Thursday, November 17, 2011

Storytelling: Tool to Overcome Fears

From the time my oldest daughter was very small, she was very afraid of the ocean.  I remember one time it was a windy day and she had been asking to fly a kite.  I thought the beach would be a perfect place to do it.  There would be no trees to get caught up in, plenty of area to run.  I knew she didn’t like being near the surf, but the beach near our house was wide enough we could stay far away from the surf.    We got to the beach.  I brought the Elmo kite.  We couldn’t have been more than five minutes.  “Mama, I want to go home.”

We aren’t sure where this fear came from: she didn’t have any specific upsetting experiences at the beach when she was little.  She has also always hated loud noises (4th of July was always traumatic), so maybe a part of her fear of the ocean was the noise of the waves hitting the surf.  So when she was four, I decided to try making up a story about having a positive experience at the beach where she confronts her fear and overcomes it.  

It was a story about going to the beach with a family we were friends with.  They have a daughter who is 9 months younger than my daughter and they enjoy playing with each other.  They also have an older son.  So I would describe going to the beach and how at first she played in the sand with her friend far away from the ocean.  Then her friend asked her to go down to the waves, and she said no, go ahead, I don’t want to go.  Then her friend plays by herself, but it isn’t much fun so she asks her again to go to the water.  Again she refuses.  Finally, the brother comes and reassures her and tells her he will hold her hand.  She reluctantly goes with them and she puts her feet in the wet sand and the waves come in.  Then I describe her having a positive experience.  I always try to create the scene by describing tactile details: the feel of her toes digging in the wet sand and the warm sun on her back, the breeze in her hair and on her face, the sound of children laughing and the seagulls squawking.  I would end the story by having her friend’s mother pick her up and carry her deeper in the waves and then having a picnic on the beach and we tell her how much we love her.  I do not know how much this story helped her overcome her fear, but she did want me to tell it to her every night.  Now she loves the beach and could spend hours there.

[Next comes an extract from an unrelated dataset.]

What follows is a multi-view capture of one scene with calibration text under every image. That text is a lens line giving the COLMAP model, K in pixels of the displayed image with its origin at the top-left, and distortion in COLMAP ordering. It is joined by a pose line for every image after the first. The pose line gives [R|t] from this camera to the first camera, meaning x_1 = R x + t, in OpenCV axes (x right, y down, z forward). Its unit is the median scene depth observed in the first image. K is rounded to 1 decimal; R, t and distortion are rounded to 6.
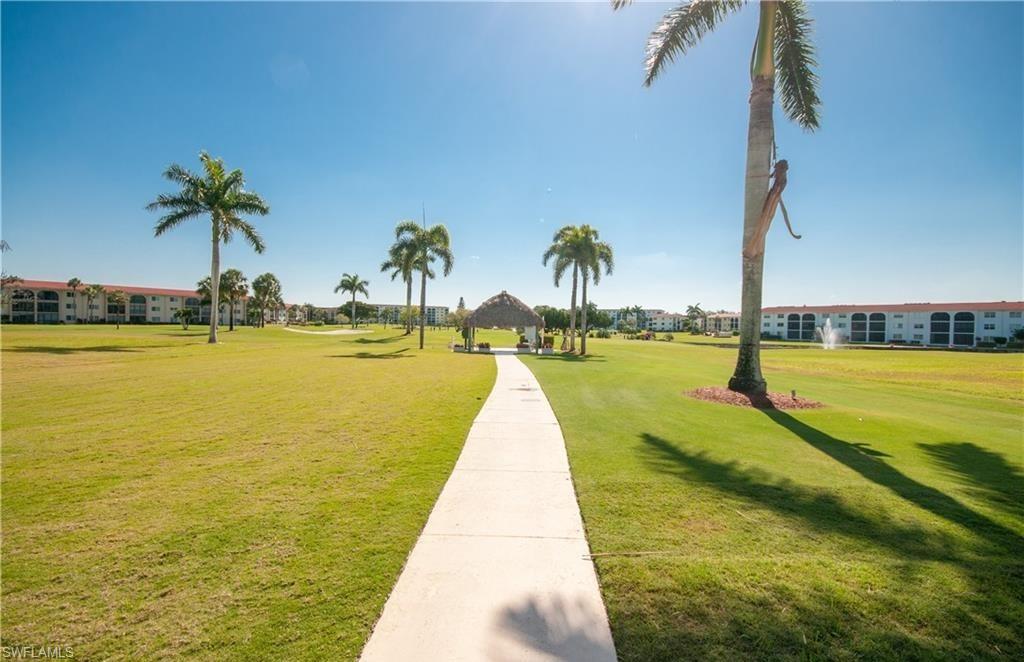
lens RADIAL K [[449.3, 0, 510.7], [0, 449.3, 339.0], [0, 0, 1]] dist [0.002003, 0.000113]
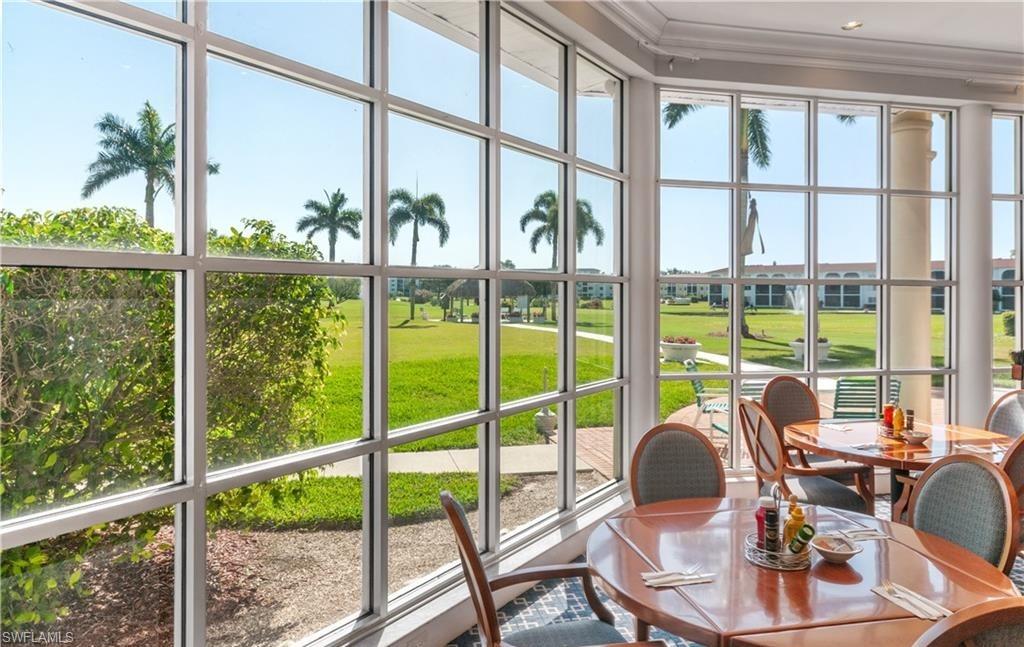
lens RADIAL K [[691.1, 0, 513.9], [0, 691.1, 317.4], [0, 0, 1]] dist [-0.032413, -0.000815]
pose [[0.976949, -0.023507, 0.212176, -0.257852], [0.022390, 0.999720, 0.007664, 0.006671], [-0.212297, -0.002736, 0.977201, -0.412675]]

My beach story was not great literature.  No one will ever illustrate it for publication.  Its value was that it was created by me specifically for my oldest daughter and no one else in the world.  And the specialness of this experience is available to every parent and caregiver.  Anyone making up a story for a child creates a unique experience for the two of them that will strengthen the bond between them.  Most importantly, this personal storytelling experience will give the child the feeling of specialness and the comfort of being cared for that every child deserves to feel.